Re: [PATCH v3 2/2] exfat: EXFAT_IOC_GET_VALID_DATA ioctl
From: Darrick J. Wong
Date: Thu Mar 12 2026 - 11:16:24 EST
On Thu, Mar 12, 2026 at 02:57:04PM +0000, Matthew Wilcox wrote:
> On Thu, Mar 12, 2026 at 11:02:29PM +0900, David Timber wrote:
> > On 3/12/26 12:23, Matthew Wilcox wrote:
> > > We already have two interfaces for this on Linux. One is SEEK_HOLE /
> > > SEEK_DATA and the other is fiemap (Documentation/filesystems/fiemap.rst)
> > > Why are both of these interfaces unsuitable?
> > https://lore.kernel.org/linux-fsdevel/cf6c2b08-b7ff-4f70-95f4-cdb12ef5a666@xxxxxxxxxxxx/
> >
> > Because exFAT is not a sparse file system. The VDL is only a shorthand
> > for fast cluster allocation without writing actual data to them. In
> > other words, the range between the VDL and isize is not actually a hole.
> > The blocks in the range are actually allocated, filled with garbage data
> > on the disk. The kernel has to be careful not to return it to userspace,
> > which is something Linux kernel actually does.
>
> Uh, no it's not. If you try to read from the file at positions mapped
> to those blocks, Linux will return zeroes.
>
> You seem to be under the impression that SEEK_HOLE only finds blocks
> which have not been allocated. That's not the behaviour of any
> filesystem whch uses iomap. Look:
>
> static int iomap_seek_hole_iter(struct iomap_iter *iter,
> loff_t *hole_pos)
> {
> loff_t length = iomap_length(iter);
>
> switch (iter->iomap.type) {
> case IOMAP_UNWRITTEN:
> *hole_pos = mapping_seek_hole_data(iter->inode->i_mapping,
> iter->pos, iter->pos + length, SEEK_HOLE);
> if (*hole_pos == iter->pos + length)

## List of tasks
A) In the exFAT ioctl thread, which two existing Linux interfaces does Matthew Wilcox name?
B) Carry on the exFAT ioctl thread from its last line.

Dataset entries
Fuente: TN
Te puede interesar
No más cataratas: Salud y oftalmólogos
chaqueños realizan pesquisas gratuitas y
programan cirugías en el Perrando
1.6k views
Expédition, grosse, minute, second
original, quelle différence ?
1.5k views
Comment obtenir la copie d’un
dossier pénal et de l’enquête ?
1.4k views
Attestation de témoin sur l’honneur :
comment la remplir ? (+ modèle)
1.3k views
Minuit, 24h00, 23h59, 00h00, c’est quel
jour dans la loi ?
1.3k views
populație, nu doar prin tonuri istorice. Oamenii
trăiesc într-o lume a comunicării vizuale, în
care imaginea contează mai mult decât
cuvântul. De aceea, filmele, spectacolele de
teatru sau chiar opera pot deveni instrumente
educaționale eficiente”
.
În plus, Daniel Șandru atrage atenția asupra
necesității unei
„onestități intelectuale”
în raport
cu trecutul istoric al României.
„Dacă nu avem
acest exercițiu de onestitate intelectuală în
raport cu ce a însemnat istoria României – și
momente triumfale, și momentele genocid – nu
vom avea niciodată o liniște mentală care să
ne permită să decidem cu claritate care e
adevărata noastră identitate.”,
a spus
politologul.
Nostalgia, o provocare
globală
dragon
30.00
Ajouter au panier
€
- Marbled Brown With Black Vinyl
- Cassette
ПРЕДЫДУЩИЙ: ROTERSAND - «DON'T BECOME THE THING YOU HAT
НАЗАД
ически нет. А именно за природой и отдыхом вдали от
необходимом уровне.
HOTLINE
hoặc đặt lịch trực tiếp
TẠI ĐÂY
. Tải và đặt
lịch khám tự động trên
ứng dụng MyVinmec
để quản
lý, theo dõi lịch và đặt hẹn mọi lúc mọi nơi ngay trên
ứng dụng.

## Answers provided
A) SEEK_HOLE / SEEK_DATA and fiemap.

B)
> return iomap_iter_advance(iter, length);
> return 0;
> case IOMAP_HOLE:
> *hole_pos = iter->pos;
> return 0;
>
> Yes, if there's literally a hole, that counts as a hole, but what you're
> talking about is an unwritten extent. And that counts as a hole
> *unless* we've written to the page cache covering the hole.
/me wonders if the problem here is that the "unwritten" post-VDL range
is worse than a regular unwritten range in the sense that you have to
write zeroes to all the space between the VDL and wherever your write()
starts, e.g. if the VDL is set to 1G and I pwrite a single byte at 8GB,
that turns into a 7-billion-x write amplification.
OTOH its exfat so nobody's expecting it to be fast, so we could just
treat the post-vdl area as unwritten, as far as SEEK_HOLE is concerned.
Also FIEMAP is evil because (a) the filesystem can change/optimize
mappings in the background so the results can be obsolete by the time
the syscall returns and (b) it doesn't tell you about dirty pagecache
fronting unwritten areas.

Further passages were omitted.